- [Task item] Set down the data again word for word. Skip any pictures.
-- Dataset excerpts follows --
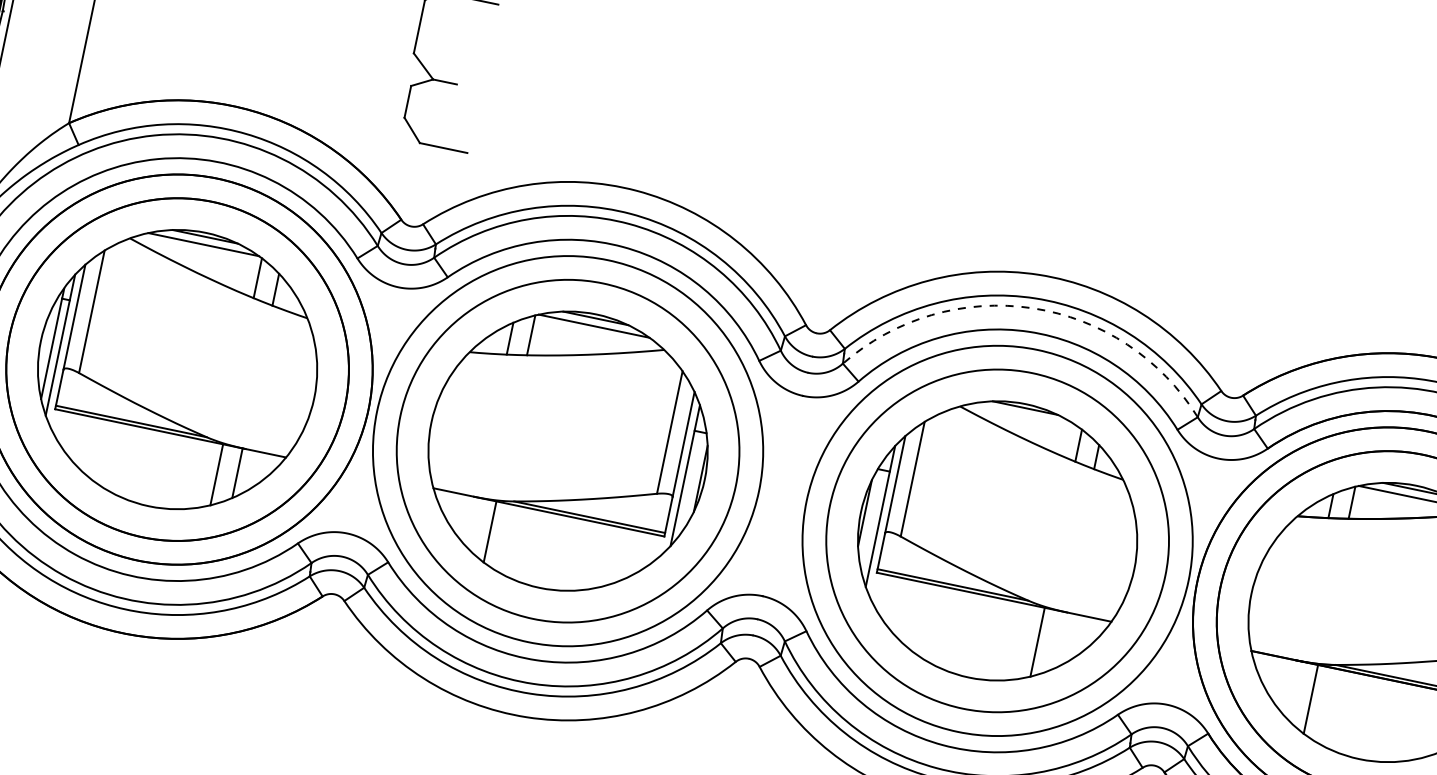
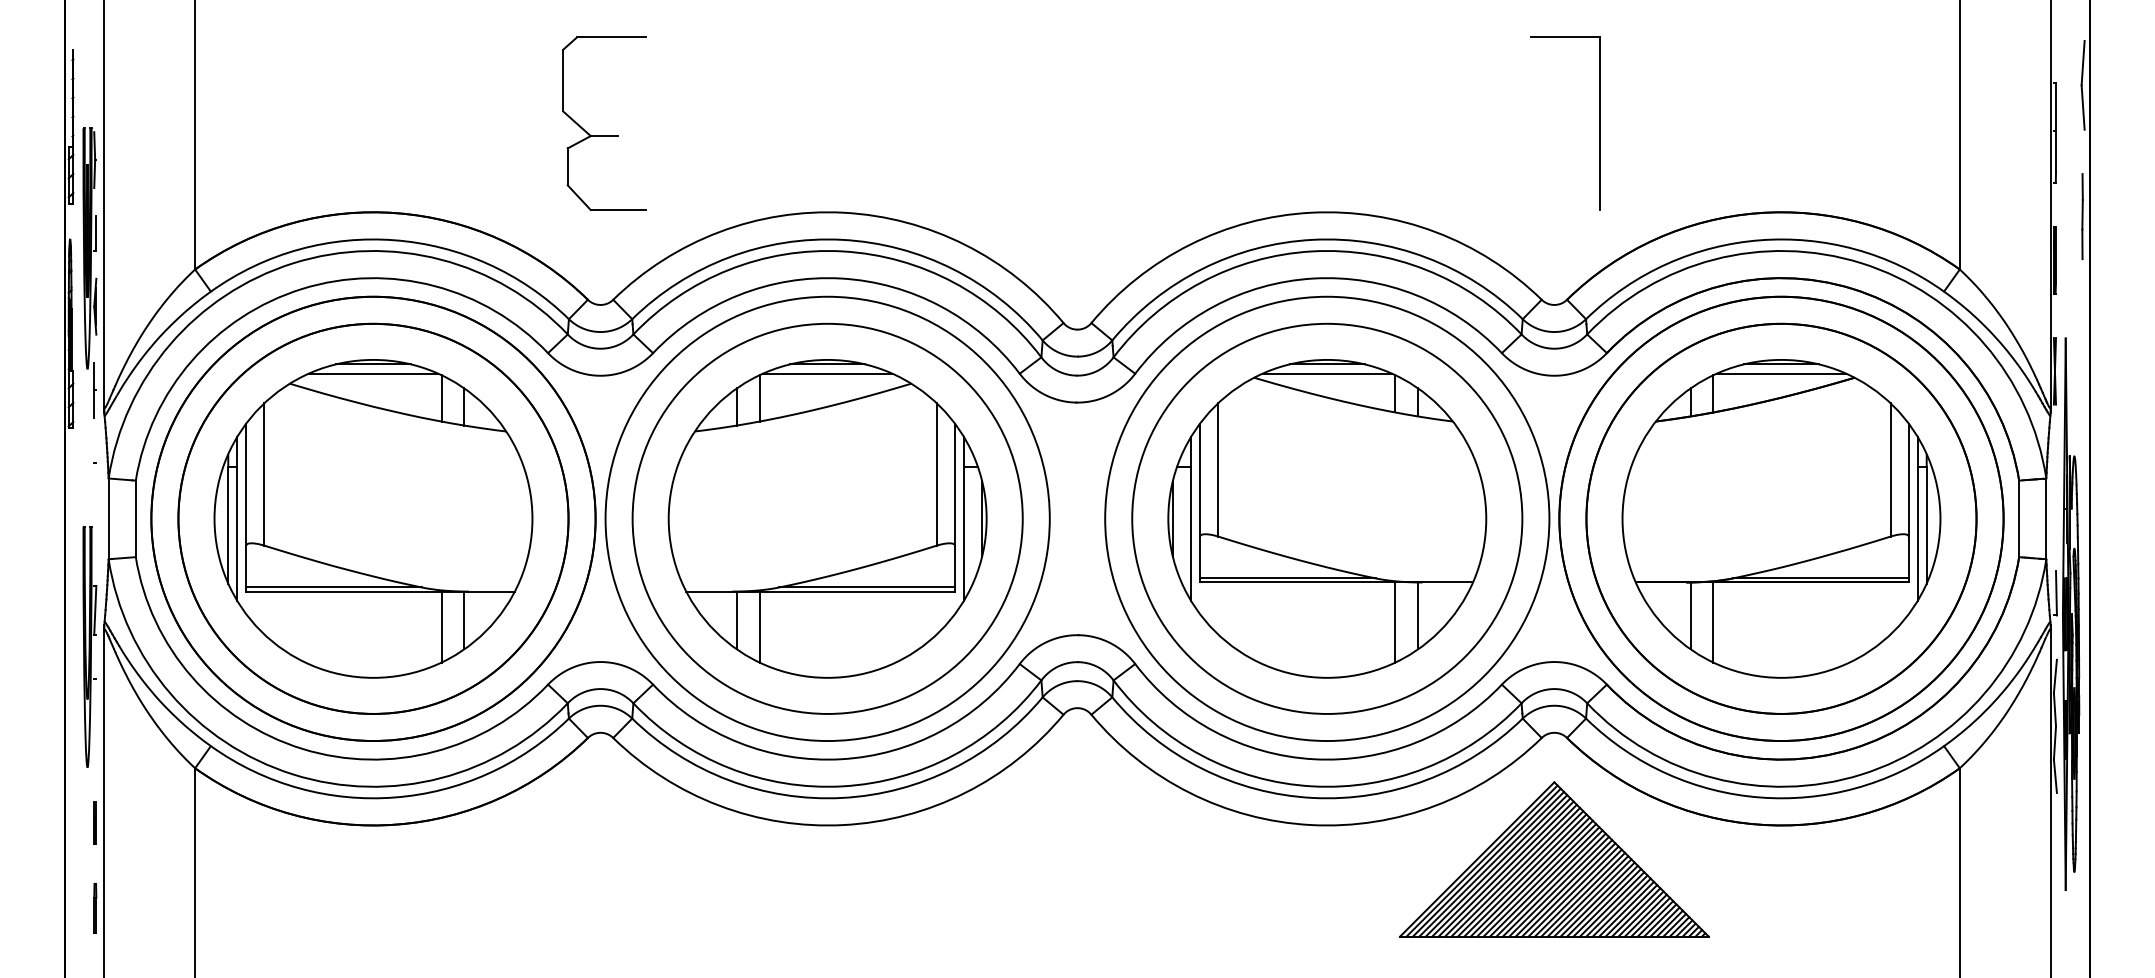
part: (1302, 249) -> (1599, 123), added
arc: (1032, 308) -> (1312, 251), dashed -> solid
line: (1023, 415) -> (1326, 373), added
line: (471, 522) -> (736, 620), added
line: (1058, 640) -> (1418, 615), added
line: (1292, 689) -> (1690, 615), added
-- Dataset excerpts concluded --
- [Exercise solution]
part: (1302, 249) -> (1599, 123), added
arc: (1032, 308) -> (1312, 251), dashed -> solid
line: (1023, 415) -> (1326, 373), added
line: (471, 522) -> (736, 620), added
line: (1058, 640) -> (1418, 615), added
line: (1292, 689) -> (1690, 615), added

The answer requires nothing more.